After scratching my head for a while, fiddling with a bunch of configuration options (which I'll talk more about later), I finally noticed the mention of .ldaprc files in the ldap.conf(5) man page. These are user-customizable config files similar to .bashrc or .netrc that sit in a user's home directory and override the global configuration values. I check the /root/.ldaprc file and bingo!!! There's a reference to a non-existent certificate for the TLS_CERT setting. I comment this out and everything starts working. It turns out that a developer had been experimenting with client certificate authentication to LDAP and had left this setting in after their PoC was done.

On a side note, nss_ldap configuration is confusing even without random .ldaprc files getting in your way because you have to deal with both the /etc/ldap.conf and /etc/openldap/ldap.conf files and it is not at all clear what should go in which file. Many of the configuration options overlap, so you will often see duplicate settings in both files. A benefit of all the experimentation that I had to do to solve this problem was that I have a much clearer idea of what needs to be set in which file. For our setup (RHEL 4 client, SSL LDAP server on port 636, no anonymous LDAP access) I configured the following:


# hostname
host hostname.domain.com

# search base
base dc=domain,dc=com

# service user to perform searches
binddn uid=user,ou=services,dc=domain,dc=com

# service user password
bindpw password

# port
port 636

# passwd file configuration
nss_base_passwd dc=domain,dc=com?sub

# enable ssl
ssl on

# Verify the certificate
tls_checkpeer yes

# disable SASL
sasl_secprops maxssf=0
use_sasl off

/etc/openldap/ldap.conf: (only one line, but it's vital!)
# The location of the trusted certificate (or its CA certificate)
TLS_CACERT /etc/openldap/cacerts/watson.uoregon.edu.cert

Wednesday, December 3, 2008

Zimbra 5 memory usage tweaking

We support several small installations of Zimbra (less than 20 users) along with a couple of larger installations. Everyone loves the features that it provides and the price tag for the ZCS edition. In the past six months we've upgraded several clients from Zimbra 4 to Zimbra 5. In most of the cases, the driving factor was support for Firefox 3 and/or Safari 3.
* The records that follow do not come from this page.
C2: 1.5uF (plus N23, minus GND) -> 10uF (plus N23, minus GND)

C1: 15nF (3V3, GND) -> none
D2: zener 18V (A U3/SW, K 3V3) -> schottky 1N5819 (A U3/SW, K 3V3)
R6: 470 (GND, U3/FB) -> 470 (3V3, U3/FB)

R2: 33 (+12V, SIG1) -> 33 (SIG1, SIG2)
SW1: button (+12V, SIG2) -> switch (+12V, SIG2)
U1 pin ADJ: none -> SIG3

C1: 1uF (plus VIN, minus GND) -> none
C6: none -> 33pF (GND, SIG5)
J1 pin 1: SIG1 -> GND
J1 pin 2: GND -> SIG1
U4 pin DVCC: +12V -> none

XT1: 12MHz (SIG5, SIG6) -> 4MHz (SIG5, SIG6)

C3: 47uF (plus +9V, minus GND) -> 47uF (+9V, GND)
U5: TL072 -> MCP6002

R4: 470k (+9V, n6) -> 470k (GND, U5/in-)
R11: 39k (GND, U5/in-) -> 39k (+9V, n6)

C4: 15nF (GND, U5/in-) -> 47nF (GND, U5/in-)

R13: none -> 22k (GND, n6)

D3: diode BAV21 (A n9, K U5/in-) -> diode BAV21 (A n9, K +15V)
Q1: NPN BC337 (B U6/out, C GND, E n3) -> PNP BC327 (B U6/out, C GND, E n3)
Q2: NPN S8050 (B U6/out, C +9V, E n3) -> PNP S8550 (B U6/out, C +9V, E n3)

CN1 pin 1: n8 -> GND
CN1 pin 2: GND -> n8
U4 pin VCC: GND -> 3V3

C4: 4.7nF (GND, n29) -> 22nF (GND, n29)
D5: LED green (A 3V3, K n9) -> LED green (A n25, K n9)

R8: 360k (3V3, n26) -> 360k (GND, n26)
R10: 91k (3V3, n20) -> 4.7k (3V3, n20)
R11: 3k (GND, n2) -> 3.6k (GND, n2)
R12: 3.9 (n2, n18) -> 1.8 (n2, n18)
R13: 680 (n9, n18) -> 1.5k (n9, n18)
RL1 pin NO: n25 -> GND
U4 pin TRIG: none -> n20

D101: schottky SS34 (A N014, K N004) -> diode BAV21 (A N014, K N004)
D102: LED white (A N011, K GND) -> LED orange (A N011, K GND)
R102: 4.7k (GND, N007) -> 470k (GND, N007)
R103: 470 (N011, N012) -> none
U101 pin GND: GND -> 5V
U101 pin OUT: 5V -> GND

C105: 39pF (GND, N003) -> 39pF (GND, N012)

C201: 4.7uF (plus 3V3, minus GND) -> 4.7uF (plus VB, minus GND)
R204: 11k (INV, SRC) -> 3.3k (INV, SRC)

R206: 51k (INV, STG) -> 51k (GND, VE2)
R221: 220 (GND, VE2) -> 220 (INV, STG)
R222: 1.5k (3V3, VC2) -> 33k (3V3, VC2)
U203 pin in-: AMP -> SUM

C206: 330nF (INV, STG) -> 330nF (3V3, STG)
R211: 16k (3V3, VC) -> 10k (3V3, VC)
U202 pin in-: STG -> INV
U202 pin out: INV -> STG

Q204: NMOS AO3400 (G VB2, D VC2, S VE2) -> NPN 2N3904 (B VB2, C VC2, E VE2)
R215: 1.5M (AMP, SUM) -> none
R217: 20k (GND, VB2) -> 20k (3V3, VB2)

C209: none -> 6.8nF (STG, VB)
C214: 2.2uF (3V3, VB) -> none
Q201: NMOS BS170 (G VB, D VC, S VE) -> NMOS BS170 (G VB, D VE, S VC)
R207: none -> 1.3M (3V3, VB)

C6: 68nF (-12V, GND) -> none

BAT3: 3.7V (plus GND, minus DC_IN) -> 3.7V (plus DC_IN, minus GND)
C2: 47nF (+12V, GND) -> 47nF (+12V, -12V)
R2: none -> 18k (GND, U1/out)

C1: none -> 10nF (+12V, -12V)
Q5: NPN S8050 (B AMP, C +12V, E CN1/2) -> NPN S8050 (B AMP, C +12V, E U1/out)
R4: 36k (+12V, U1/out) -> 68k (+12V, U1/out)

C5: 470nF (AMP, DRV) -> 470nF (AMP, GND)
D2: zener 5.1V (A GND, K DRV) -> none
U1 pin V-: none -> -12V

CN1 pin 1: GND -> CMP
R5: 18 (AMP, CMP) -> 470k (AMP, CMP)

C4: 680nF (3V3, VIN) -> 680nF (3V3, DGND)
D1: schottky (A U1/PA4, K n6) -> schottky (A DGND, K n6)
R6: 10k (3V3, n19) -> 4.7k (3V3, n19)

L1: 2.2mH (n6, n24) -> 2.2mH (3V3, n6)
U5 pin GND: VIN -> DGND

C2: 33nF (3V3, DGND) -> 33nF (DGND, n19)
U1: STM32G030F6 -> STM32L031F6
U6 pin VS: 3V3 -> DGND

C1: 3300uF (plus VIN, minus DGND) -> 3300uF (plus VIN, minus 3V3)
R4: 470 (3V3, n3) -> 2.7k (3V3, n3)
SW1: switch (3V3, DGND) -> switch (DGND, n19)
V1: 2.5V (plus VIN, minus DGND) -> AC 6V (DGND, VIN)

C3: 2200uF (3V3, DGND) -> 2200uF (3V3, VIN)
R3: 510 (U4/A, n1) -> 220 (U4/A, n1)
One thing that has come up in the small Zimbra upgrades is a big increase in memory usage with the default settings. The default Zimbra settings are appropriate for installations supporting a couple of hundred users, but are overkill for for small user bases. Below is a set of the steps that we've taken with the small installations:

* Reduce the amount of memory that the Java mailbox process and the MySQL server can use. By default these are 30% and 40% respectively. We've been using 25% for both and seen no problems so far.

zmlocalconfig -e mailboxd_java_heap_memory_percent=25
zmlocalconfig -e mysql_memory_percent=25

* Reduce the number of amavisd processes that are started by default. Amavis is a mail content checker that is used by the anti-spam and anti-virus components. By default 10 processes start up, each taking up about 45 MB of memory. We've reduced this to two without seeing any ill effects.

Edit $ZIMBRA_HOME/conf/amavisd.conf.in and change this line:
$max_servers = 10;
$max_servers = 2;

* If you are really strapped for memory, you can also disable anti-virus, but make sure you have some other method of virus filtering enabled first! Whether it's on a mail filtering service that sits in front of your mail server or on the desktop, you need some sort of protection.